— Given passage —

I am reviewing some EM theory for my final exams: Fresnel formulas for reflection and transmission off interface.
If the interface is between air and a pure, perfect metal, perfect reflection of all the incident energy will take place.

In simulations, when you use your NEC program, do you assume the antennas are made of perfect conductors? If so, only a surface current is generated on the metal surface....
But it takes energy to set that surface charge in motion. How can all the energy then be reflected? Some of the incident energy should be used up for the surface current generation...

In real life applications, antennas can surely accept, receive plenty of energy from an incident EM field. Of course, real antennas have a finite conductivity (not infinite)....but, again, the higher the conductivity, the lower the Ohmic losses, but all the lower the energy captured by the antenna if the metal reflects so well...

thanks,
tensor20

[Schubert]

Your thinking is a little off.

"But it takes energy to set that surface charge in motion. How can all the energy then be reflected? Some of the incident energy should be used up for the surface current generation... "

— Task brief —
Copy out everything in the thread on reflection from metal surfaces from "If the interface" down to "a little off.".

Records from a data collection
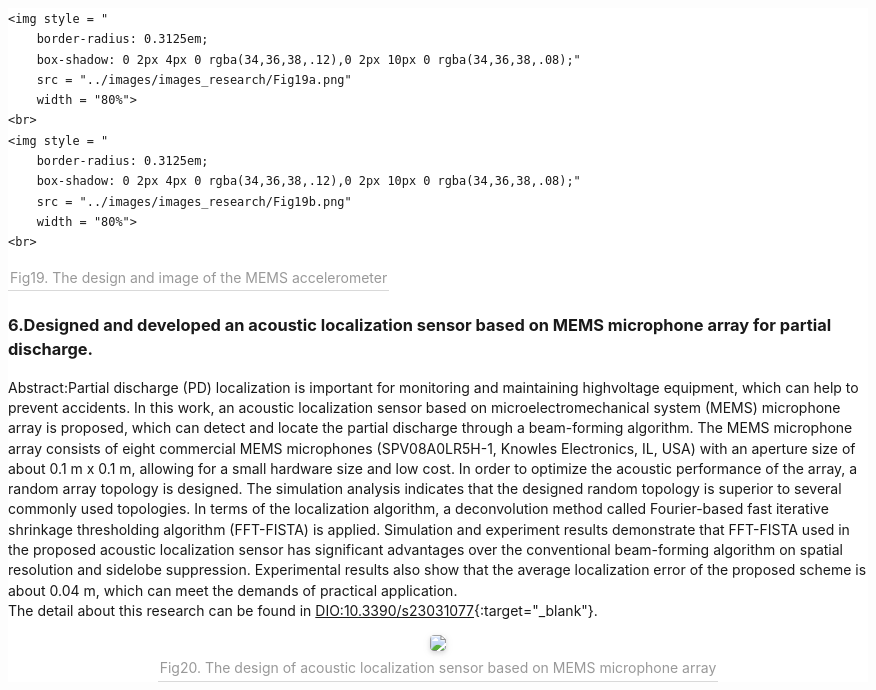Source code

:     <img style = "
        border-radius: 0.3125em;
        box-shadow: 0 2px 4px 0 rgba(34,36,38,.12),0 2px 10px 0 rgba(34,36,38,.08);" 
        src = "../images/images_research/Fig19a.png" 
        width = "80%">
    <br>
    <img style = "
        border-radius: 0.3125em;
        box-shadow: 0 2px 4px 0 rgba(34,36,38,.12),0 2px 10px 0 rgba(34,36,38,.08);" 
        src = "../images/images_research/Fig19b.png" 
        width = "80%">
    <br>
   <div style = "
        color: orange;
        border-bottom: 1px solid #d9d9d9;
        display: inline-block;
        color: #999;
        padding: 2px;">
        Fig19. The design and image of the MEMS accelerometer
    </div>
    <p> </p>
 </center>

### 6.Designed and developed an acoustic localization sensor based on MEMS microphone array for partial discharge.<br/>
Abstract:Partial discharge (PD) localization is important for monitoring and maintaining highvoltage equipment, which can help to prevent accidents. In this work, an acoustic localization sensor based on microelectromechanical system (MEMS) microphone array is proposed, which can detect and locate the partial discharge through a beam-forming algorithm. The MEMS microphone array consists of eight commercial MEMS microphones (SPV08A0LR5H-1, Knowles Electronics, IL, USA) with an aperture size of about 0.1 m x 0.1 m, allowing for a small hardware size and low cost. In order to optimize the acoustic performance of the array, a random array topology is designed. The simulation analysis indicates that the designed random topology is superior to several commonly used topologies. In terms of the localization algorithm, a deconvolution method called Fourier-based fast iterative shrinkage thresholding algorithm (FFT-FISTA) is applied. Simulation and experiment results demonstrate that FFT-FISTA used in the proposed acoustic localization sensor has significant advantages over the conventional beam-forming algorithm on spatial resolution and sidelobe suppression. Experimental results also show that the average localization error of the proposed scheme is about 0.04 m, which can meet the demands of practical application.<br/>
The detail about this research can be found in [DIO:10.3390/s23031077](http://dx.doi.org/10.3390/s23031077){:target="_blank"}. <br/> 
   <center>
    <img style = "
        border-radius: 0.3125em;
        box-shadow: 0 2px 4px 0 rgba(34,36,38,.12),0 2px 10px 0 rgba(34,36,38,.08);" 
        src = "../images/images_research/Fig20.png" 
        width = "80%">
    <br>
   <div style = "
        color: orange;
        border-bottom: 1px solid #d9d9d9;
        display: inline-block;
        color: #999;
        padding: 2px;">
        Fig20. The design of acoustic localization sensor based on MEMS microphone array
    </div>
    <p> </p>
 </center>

— Problem solution —
If the interface is between air and a pure, perfect metal, perfect reflection of all the incident energy will take place.

In simulations, when you use your NEC program, do you assume the antennas are made of perfect conductors? If so, only a surface current is generated on the metal surface....
But it takes energy to set that surface charge in motion. How can all the energy then be reflected? Some of the incident energy should be used up for the surface current generation...

In real life applications, antennas can surely accept, receive plenty of energy from an incident EM field. Of course, real antennas have a finite conductivity (not infinite)....but, again, the higher the conductivity, the lower the Ohmic losses, but all the lower the energy captured by the antenna if the metal reflects so well...

thanks,
tensor20

[Schubert]

Your thinking is a little off.